-- Input data --
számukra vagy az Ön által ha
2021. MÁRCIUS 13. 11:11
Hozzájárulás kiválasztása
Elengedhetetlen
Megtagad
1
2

-- Task goal --
Copy out the lines of all the items again, swapping "Megtagad" for "Elutasít" and leaving everything else unchanged.

-- Task output --
számukra vagy az Ön által ha
2021. MÁRCIUS 13. 11:11
Hozzájárulás kiválasztása
Elengedhetetlen
Elutasít
1
2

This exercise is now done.